_EXERCISE BRIEF_
What appears from the line containing "cereal bowl [521,392,623,462]" to the end of the listing below should be copied exactly, with no other lines.

_DATA SECTION_

= = = =

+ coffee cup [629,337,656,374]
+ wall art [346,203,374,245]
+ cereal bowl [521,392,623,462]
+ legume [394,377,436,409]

= = = =

_EXERCISE SOLUTION_
+ cereal bowl [521,392,623,462]
+ legume [394,377,436,409]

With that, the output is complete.